In the summer of 1948, before entering Yale Law School with the intent of becoming a labor attorney, Patricia McGowan hit the bricks with her uncle and grandfather—in picket-line solidarity with a United Auto Workers strike for better wages at the ball bearing factory in gritty Torrington, Connecticut, where she worked as a “greaser.”
This was before McGowan earned her juris doctorate, married Washington lawyer Robert Wald, and, much to the consternation of extremists in Congress who labeled her an “instrument of the devil,” became the Honorable Patricia M. Wald—former chief judge of the U.S. Court of Appeals for the District of Columbia Circuit; former associate judge for the International Criminal Tribunal for the Former Yugoslavia; mother of five, grandmother of ten; and, in frigid Iowa during the presidential caucus season of January 2008, a heavily-bundled, snow-booted, 79-year-old canvasser going door-to-door in the cause of Barack Obama.
For her numerous noble accomplishments, as well as a persistent good humor, Volume Sixty-Six of the New York University Annual Survey of American Law was dedicated on March 12 to Judge Wald. At a ceremony in Vanderbilt Hall, she was properly lauded by the Honorable Harry T. Edwards of the D.C. Circuit, a visiting professor at NYU Law, and former clerks Cynthia Estlund and Nancy Morawetz, both now on the NYU Law faculty.
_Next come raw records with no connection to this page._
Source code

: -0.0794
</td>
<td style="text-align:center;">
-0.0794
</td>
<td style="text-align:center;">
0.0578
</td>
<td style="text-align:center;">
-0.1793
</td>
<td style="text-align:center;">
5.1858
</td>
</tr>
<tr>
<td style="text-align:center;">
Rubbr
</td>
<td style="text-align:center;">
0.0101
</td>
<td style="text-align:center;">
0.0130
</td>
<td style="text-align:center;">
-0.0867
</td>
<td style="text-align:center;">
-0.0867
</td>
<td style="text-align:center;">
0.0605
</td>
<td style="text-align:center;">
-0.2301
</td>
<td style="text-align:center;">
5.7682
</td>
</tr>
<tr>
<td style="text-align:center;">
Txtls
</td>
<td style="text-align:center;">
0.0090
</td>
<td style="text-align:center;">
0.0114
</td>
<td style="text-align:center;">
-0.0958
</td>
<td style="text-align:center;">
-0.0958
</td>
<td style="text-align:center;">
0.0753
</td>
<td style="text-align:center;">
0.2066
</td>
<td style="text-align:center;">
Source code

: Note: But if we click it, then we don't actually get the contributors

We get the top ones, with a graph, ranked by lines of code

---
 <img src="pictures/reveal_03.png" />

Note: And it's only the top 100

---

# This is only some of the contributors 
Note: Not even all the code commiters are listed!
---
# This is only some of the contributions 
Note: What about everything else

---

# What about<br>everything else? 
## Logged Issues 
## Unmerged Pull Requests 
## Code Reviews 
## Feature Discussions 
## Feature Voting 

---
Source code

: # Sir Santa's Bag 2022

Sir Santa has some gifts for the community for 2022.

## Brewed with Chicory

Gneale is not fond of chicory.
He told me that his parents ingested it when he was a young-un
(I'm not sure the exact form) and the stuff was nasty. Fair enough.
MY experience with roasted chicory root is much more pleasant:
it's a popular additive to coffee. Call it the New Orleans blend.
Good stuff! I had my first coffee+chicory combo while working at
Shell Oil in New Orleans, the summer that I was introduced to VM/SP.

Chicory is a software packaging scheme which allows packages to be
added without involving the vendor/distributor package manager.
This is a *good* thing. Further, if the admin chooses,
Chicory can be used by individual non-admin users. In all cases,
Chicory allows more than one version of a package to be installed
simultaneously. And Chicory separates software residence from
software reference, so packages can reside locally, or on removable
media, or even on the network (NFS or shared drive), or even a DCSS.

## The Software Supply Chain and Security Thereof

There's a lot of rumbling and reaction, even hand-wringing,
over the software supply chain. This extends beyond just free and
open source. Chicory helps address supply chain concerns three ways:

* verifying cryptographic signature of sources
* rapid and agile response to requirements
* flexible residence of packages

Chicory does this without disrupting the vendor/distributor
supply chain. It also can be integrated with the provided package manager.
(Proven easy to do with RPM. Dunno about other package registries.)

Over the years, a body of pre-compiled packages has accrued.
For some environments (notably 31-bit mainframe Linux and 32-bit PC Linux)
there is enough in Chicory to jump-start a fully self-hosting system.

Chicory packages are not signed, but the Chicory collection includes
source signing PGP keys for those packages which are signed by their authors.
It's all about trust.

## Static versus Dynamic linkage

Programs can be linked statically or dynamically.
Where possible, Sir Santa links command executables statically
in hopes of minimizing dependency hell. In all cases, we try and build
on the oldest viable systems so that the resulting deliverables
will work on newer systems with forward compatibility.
Morawetz cited her mentor as a “role model for women clerks,” on and off the judicial clock. Estlund praised the one-time Connecticut factory hand for her “refusal to lose sight of the concerns of ordinary people” affected by broad theories of law settled in appellate decisions. Judge Edwards recollected circuit bench conferences when, “You always want to hear what Judge Wald has to say because she clears your head and improves your understanding, and maybe she’ll be funny as well.”
On one point they all agreed: Judge Wald has had an inspired and inspiring career.